Speeding up machine vision
There is some way to go to reach the sight capabilities of the best science-fiction machines, but HYMOD - CSIRO's hybrid modular processor system - is making it easier, better and cheaper for machines to 'see', as well as providing solutions for many other high-speed, real-time, data-processing applications.
The HYMOD system has jumped ahead of its international competition by connecting different computer modules with very high-speed networks that replace the conventional 'computer bus' by developing software methods to program configurable logic processors (CLP), instead of programming these devices using factory-set hardware configurations.
The particular CLP used in the HYMOD system is a field programmable gate array (FPGA), which can contain millions of logic gates (ie, switches).
Each FPGA can be configured as an array of parallel processors that are 'hardware programmed' by setting switches in this massive array of logic gates. A conventional computer chip (a CPU - central processing unit) can now do this switch setting, such as a Pentium processor, linked to the FPGA.

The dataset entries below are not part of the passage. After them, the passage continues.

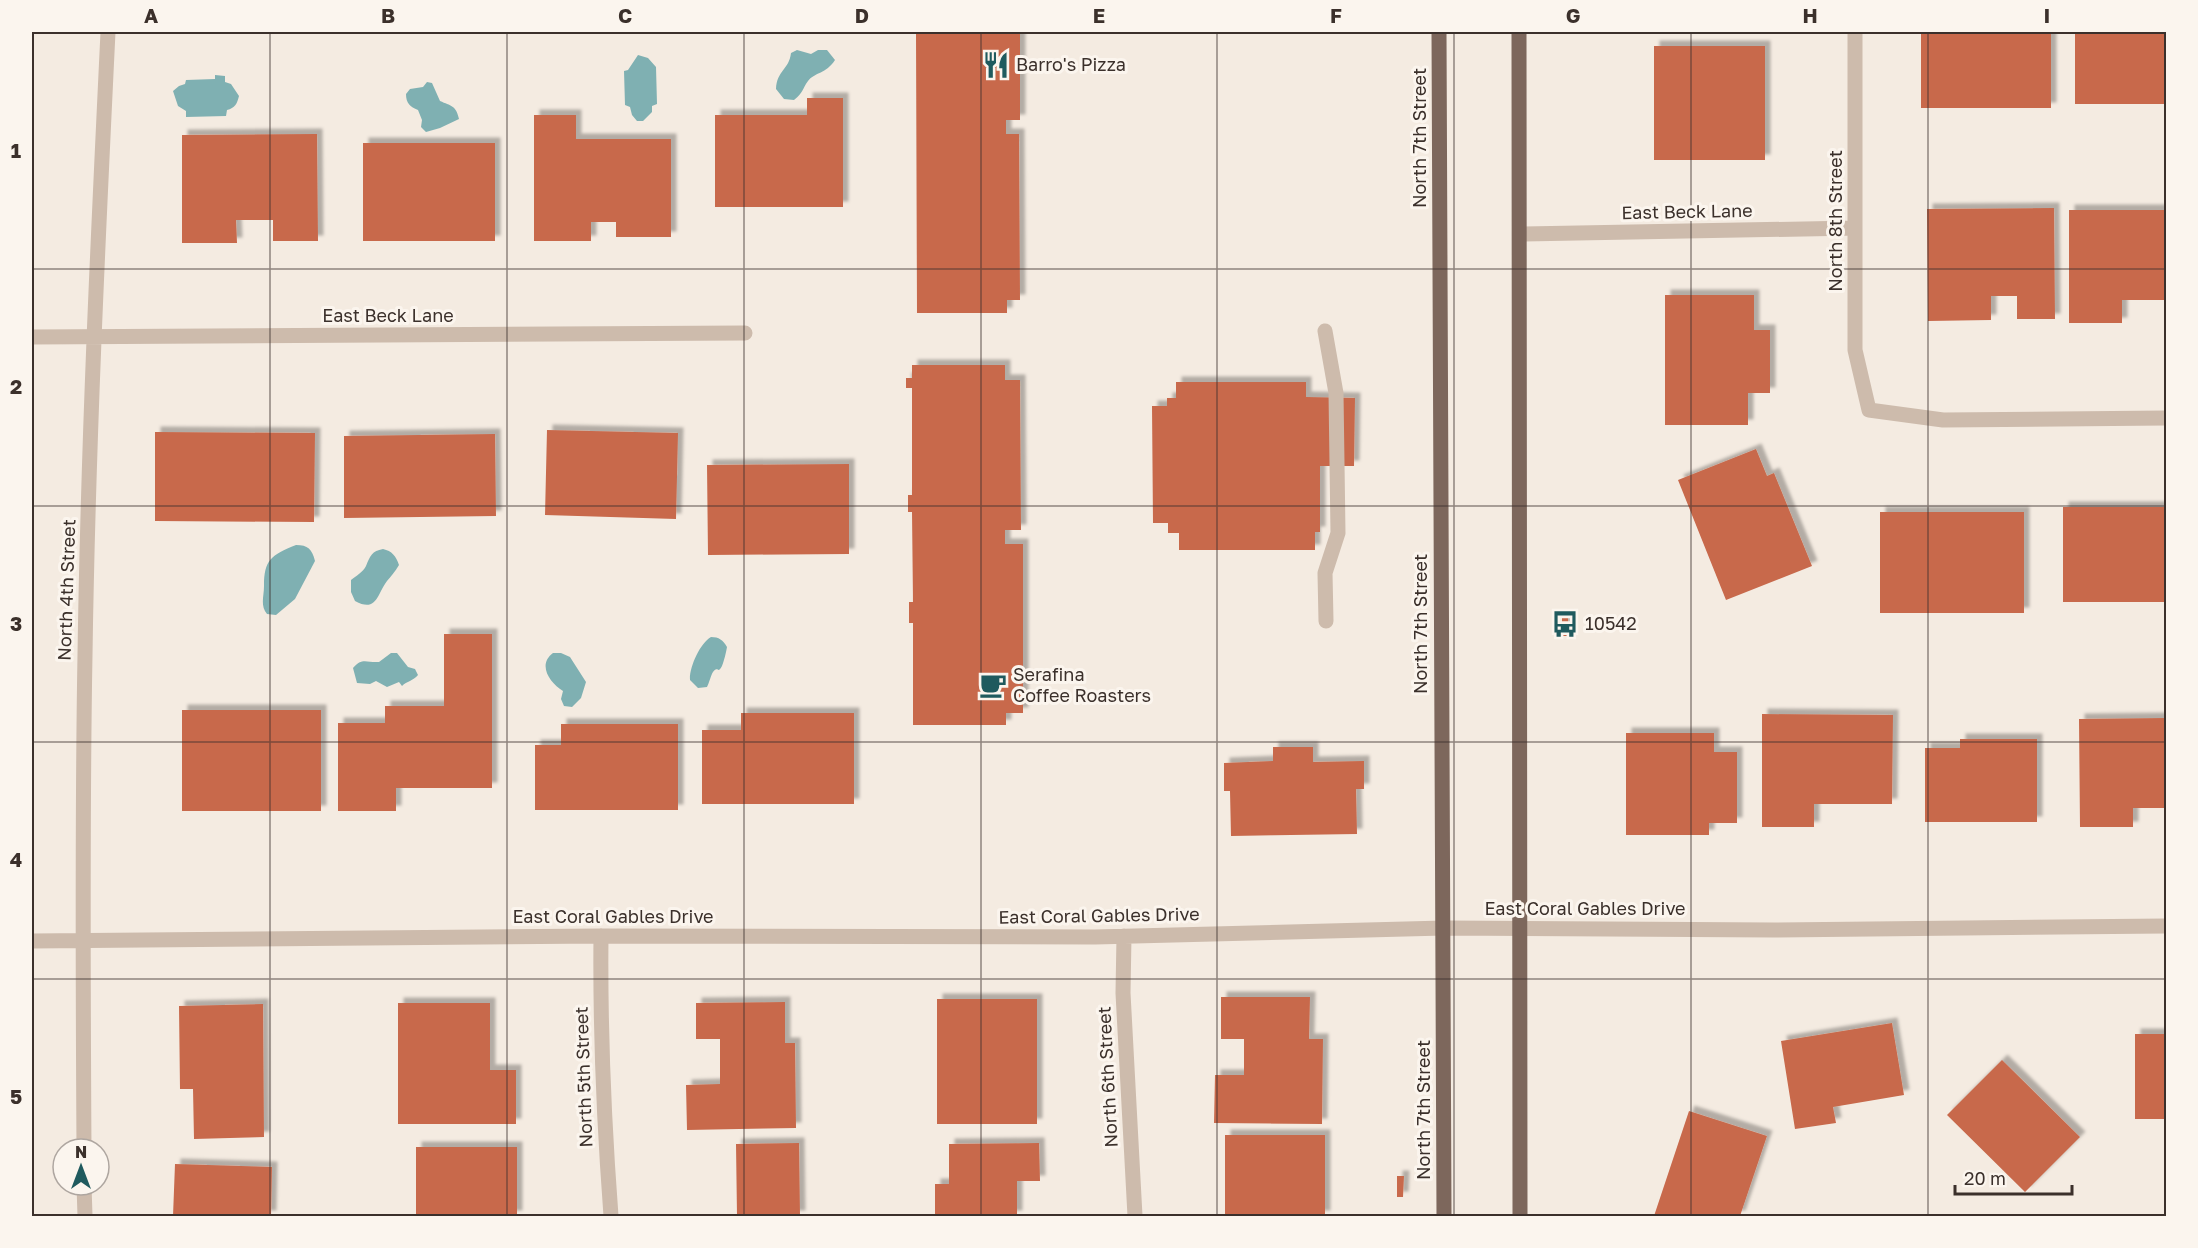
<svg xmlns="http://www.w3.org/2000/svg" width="2198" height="1248" font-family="'Golos Text',sans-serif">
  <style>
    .water { fill: #7fb0b2 }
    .building { fill: #c8694b; filter: url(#shadow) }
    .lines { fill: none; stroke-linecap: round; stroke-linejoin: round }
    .minor { stroke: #cdbbac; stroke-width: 15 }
    .major { stroke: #7d675c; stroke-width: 15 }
    .grid { fill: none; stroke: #3b302b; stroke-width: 1.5; stroke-opacity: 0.55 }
    .labels { text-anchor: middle; stroke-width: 6; stroke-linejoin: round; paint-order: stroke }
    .poi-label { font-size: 18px; fill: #3b302b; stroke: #fbf5ee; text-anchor: start }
    .street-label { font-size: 18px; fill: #3b302b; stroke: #fbf5ee }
    .neatline { fill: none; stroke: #3b302b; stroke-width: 2 }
    .grid-label { font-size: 20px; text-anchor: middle; font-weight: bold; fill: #3b302b }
  </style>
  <defs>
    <filter id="shadow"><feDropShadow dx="5.5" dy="-5.5" stdDeviation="1.5" flood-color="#0004"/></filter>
  </defs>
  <rect width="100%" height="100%" fill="#f4ebe1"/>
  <path class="water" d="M 797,50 L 811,54 L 818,50 L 827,50 L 835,60 C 826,74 815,72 808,81 C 802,89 804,92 794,100 L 784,99 L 776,89 C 777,70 789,70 791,53 Z
    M 638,55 L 648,58 L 656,67 L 657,104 L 652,106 L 652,112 L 643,121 L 637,121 L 632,115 L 630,107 L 625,105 L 624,71 L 628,70 Z
    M 215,75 L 225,76 L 225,82 L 231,84 L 239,96 C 237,104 235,108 227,110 L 226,116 L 186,117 L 186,111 L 178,106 L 173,91 L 179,86 L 185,84 L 186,80 L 215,79 Z
    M 427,82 L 432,83 L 440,101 C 451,106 456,105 459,119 L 440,128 L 426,132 L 421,127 L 422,120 L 418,110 C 410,107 406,103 406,94 L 410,89 L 423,87 Z
    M 296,545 C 308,545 312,549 315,561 L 295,599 L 276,615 L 267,614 C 260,605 264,597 264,586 C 264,560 271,555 296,545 Z
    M 383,549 C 392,551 396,556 399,565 C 395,572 391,576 387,581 C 377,594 377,613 355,601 L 351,592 L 351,580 C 356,576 363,572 366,566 C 370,556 372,551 383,549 Z
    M 711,637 C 719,637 723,640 727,647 C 726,653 724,661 722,666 C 717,675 719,665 713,672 C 711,675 709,683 707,687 L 698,688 L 690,680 C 689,668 700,643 711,637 Z
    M 391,653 L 397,653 L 408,667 L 415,669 L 418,675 C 413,681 407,681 402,686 L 399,682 L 387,687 L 376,681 L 370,684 L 357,683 L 353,668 C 362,657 367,663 379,662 Z
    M 553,653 L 561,653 L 570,657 L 586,682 L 581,698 L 572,707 L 564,706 L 561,699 L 563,691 C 550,683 537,665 553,653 Z"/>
  <path class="building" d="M 916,32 L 1020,32 L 1020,120 L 1006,120 L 1006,134 L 1019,134 L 1020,300 L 1007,300 L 1007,313 L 917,313 Z
    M 1921,32 L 2051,32 L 2051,108 L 1921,108 Z
    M 2075,32 L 2166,32 L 2166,104 L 2075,104 Z
    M 1654,46 L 1765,46 L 1765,160 L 1654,160 Z
    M 807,98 L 843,98 L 843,207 L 715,207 L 715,115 L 807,115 Z
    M 534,115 L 576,115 L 576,139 L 671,139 L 671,237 L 616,237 L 616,222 L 591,222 L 591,241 L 534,241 Z
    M 317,134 L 318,241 L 273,241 L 273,220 L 236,220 L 237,243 L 182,243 L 182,135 Z
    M 363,143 L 495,143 L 495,241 L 363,241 Z
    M 2054,208 L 2055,319 L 2017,319 L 2017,296 L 1991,296 L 1991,320 L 1928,321 L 1927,209 Z
    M 2069,210 L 2166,210 L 2166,300 L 2122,300 L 2122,323 L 2069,323 Z
    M 1665,295 L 1754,295 L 1754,330 L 1770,330 L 1770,393 L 1748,393 L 1748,425 L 1665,425 Z
    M 912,365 L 1005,365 L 1005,380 L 1020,380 L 1021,530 L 1005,530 L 1005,544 L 1023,544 L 1023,713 L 1006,713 L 1006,725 L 913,725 L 913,623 L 909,623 L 909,602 L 913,602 L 912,512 L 908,512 L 908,495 L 912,495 L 912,388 L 906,388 L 906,378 L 912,378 Z
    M 1176,382 L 1306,382 L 1306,397 L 1355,398 L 1354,466 L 1320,466 L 1320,532 L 1315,532 L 1315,550 L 1179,550 L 1179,533 L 1168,533 L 1168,523 L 1153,523 L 1152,406 L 1167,406 L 1167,398 L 1176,398 Z
    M 547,430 L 678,433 L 676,519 L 545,515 Z
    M 155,432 L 315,433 L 314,522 L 155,521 Z
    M 495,434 L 496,516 L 344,518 L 344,436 Z
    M 1756,449 L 1767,476 L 1774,473 L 1812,566 L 1726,600 L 1678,480 Z
    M 849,464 L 849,554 L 708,555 L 707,465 Z
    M 2063,507 L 2166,507 L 2166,602 L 2063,602 Z
    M 1880,512 L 2024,512 L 2024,613 L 1880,613 Z
    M 1562,617 L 1568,617 L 1568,636 L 1562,636 Z
    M 444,634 L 492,634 L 492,788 L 396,788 L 396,811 L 338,811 L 338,723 L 385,723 L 385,706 L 444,706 Z
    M 182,710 L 321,710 L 321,811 L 182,811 Z
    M 741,713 L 854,713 L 854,804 L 702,804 L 702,730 L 741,730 Z
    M 1762,714 L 1893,715 L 1892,804 L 1814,804 L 1814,827 L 1762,827 Z
    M 2166,718 L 2166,808 L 2133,808 L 2133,827 L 2080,827 L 2079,719 Z
    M 561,724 L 678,724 L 678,810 L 535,810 L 535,745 L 561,745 Z
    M 1626,733 L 1714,733 L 1714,752 L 1737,752 L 1737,823 L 1709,823 L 1709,835 L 1626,835 Z
    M 1960,739 L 2037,739 L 2037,822 L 1925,822 L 1925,748 L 1960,748 Z
    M 1273,747 L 1313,747 L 1313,762 L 1364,761 L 1364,789 L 1356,789 L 1357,834 L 1231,836 L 1230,791 L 1224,791 L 1224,763 L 1273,761 Z
    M 1221,997 L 1310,997 L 1309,1039 L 1323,1039 L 1322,1124 L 1214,1123 L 1215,1075 L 1244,1075 L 1244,1039 L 1221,1039 Z
    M 937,999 L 1037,999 L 1037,1124 L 937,1124 Z
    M 785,1002 L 785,1043 L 795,1043 L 796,1128 L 687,1130 L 686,1085 L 720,1084 L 720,1039 L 696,1039 L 696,1003 Z
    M 398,1003 L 490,1003 L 490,1070 L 516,1070 L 516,1124 L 398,1124 Z
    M 263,1004 L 264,1137 L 194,1139 L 193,1089 L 180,1089 L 179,1006 Z
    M 1892,1023 L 1904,1095 L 1833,1107 L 1836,1123 L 1795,1129 L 1781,1041 Z
    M 2135,1034 L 2166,1034 L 2166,1119 L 2135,1119 Z
    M 2002,1060 L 2080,1137 L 2025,1192 L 1947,1115 Z
    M 1689,1111 L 1767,1136 L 1740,1216 L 1654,1216 Z
    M 1225,1135 L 1325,1135 L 1325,1216 L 1225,1216 Z
    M 799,1143 L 800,1216 L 737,1216 L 736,1144 Z
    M 1039,1143 L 1040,1181 L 1017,1181 L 1017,1216 L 935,1216 L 935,1184 L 949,1184 L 949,1144 Z
    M 416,1147 L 517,1147 L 517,1216 L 416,1216 Z
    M 175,1164 L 272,1167 L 271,1216 L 173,1216 Z
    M 1397,1176 L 1404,1176 L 1403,1197 L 1397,1197 Z"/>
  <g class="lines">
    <path class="minor" d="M 1855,32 L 1855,350 L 1869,410 L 1943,420 L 2166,418
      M 1520,234 L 1855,228
      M 1325,331 L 1336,393 L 1338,533 L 1325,573 L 1326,621
      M 32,337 L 745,333
      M 601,936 C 600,1030 604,1123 611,1216
      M 1124,936 L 1123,993 L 1135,1216
      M 32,941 L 601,936 L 1095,937 L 1444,928 L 1774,930 L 2166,926
      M 84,1149 C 83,984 82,819 85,655 C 88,447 98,239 108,32
      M 84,1185 L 85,1216"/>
    <path class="major" d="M 1439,32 L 1444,1216
      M 1519,32 L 1520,1216"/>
  </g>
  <path class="grid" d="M 270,32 L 270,1216M 507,32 L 507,1216M 744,32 L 744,1216M 981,32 L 981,1216M 1217,32 L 1217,1216M 1454,32 L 1454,1216M 1691,32 L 1691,1216M 1928,32 L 1928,1216M 32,269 L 2166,269M 32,506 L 2166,506M 32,742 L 2166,742M 32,979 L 2166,979"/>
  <defs>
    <symbol id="restaurant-bare" viewBox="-9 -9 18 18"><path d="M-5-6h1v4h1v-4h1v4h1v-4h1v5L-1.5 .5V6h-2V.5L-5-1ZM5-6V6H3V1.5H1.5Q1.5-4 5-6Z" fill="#1f5a5e" stroke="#fbf5ee" stroke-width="2.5" paint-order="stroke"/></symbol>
    <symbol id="bus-bare" viewBox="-9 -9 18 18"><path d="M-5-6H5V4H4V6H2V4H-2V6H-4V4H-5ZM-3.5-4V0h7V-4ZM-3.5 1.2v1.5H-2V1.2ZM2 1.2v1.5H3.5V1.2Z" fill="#1f5a5e" stroke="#fbf5ee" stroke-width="2.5" paint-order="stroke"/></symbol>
    <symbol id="cafe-bare" viewBox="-9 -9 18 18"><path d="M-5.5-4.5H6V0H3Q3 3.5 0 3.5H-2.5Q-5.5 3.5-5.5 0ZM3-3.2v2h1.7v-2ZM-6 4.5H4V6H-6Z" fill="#1f5a5e" stroke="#fbf5ee" stroke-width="2.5" paint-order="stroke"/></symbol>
  </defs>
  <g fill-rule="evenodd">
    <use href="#restaurant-bare" x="977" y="46" width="38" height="38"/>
    <use href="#bus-bare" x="1546" y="605" width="38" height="38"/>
    <use href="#cafe-bare" x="974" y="666" width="38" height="38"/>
  </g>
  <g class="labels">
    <g class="poi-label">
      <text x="1016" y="71">Barro's Pizza</text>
      <text x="1585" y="630">10542</text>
      <text x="1013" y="681">Serafina<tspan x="1013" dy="21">Coffee Roasters</tspan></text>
    </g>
    <g class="street-label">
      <text transform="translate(1420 138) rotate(-90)" y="6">North 7th Street</text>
      <text transform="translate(1687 212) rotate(-1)" y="6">East Beck Lane</text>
      <text transform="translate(1836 221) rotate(-90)" y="6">North 8th Street</text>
      <text x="388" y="322">East Beck Lane</text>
      <text transform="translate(67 590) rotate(-88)" y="6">North 4th Street</text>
      <text transform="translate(1421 624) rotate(-90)" y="6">North 7th Street</text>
      <text x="1585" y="915">East Coral Gables Drive</text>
      <text transform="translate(1099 916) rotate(-1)" y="6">East Coral Gables Drive</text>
      <text x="613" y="923">East Coral Gables Drive</text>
      <text transform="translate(584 1077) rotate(-92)" y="6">North 5th Street</text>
      <text transform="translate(1108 1077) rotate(-93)" y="6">North 6th Street</text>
      <text transform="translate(1424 1110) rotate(-90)" y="6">North 7th Street</text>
    </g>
  </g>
  <rect width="2198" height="1248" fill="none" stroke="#fbf5ee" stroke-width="66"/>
  <g transform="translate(81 1167)"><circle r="28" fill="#fbf5ee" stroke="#aea6a0" stroke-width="1.5"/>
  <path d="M0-4.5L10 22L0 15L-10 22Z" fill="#1f5a5e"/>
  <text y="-9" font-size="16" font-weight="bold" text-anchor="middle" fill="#3b302b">N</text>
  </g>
  <path d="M1955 1185v9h117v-9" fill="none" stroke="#3b302b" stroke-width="3"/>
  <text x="1964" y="1185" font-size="18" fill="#3b302b" stroke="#fbf5ee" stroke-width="4.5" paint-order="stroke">20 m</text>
  <rect x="33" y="33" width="2132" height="1182" class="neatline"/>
  <g class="grid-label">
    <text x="151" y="23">A</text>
    <text x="388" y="23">B</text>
    <text x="625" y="23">C</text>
    <text x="862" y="23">D</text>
    <text x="1099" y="23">E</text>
    <text x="1336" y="23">F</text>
    <text x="1573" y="23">G</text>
    <text x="1810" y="23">H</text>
    <text x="2047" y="23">I</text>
    <text x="16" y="158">1</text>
    <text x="16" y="394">2</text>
    <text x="16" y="631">3</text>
    <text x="16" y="867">4</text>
    <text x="16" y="1104">5</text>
  </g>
</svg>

This is a major advance on the procedure where a hardware engineer had to design the CLP configuration to suit each application - one CLP, one program and no program change after it leaves the factory.
Complex 'hardware programs' to suit particular image (or other) processing applications are set up in the FPGAs by software running on the CPU - a 'meta-level' program.
A HYMOD system can therefore be programmed in the field using conventional software programming and the configuration of the FPGA can even be varied in real-time in response to data received by the CPU. CSIRO has developed a special C-like language for programming the FPGAs in the HYMOD system.
The 'hybrid' tag is used because the HYMOD system blends both hardware and software programs to solve a task.
The basic HYMOD system has the CPU interfaced with one or more FPGAs. These are networked by very high-speed serial connections that enable information transfer at full on-board data rates between the various modules.
And the parallel operation enables data items to be processed simultaneously. For example, at 100 MHz, a 600,000 gate FPGA can run about 100 times faster than the fastest Pentium, which executes instructions one at a time.
HYMOD systems can use three different modules: a novel input/output module that interfaces with cameras, monitors, etc; FPGA parallel processors with multiple independent memories for very high speed processing; and high-speed computer chips for processing that cannot benefit from parallelism.
The input/output module has an FPGA coupled to a CPU and can use almost any type of interface to other devices, and the multiple memories can be accessed simultaneously, providing an unprecedented capacity for parallel data flow.
In each module, while the FPGA is running its hardware program, the CPU can be running a software program to control FPGA parameters and deal with the FPGA output.
The potential applications for this technology appear almost unlimited - from remote web devices for data acquisition, to machine and process control, to traffic applications such as advanced traffic sensing for intersection control, vehicle driver authentication, driver fatigue monitoring, navigation devices, data capture or even anti-collision devices.
The HYMOD platform is a generic design; daughter designs include an I/O board for interfacing to specialist equipment, a high-end processing board for substantial computing and a board for conventional signal processing.
HYMOD has enabled the development of cheap, flexible, real-time very high speed systems that can be readily configured by software programmers in the field for machine vision and other applications.
The CSIRO engineers who developed this system believe they have only scratched the surface of potential applications.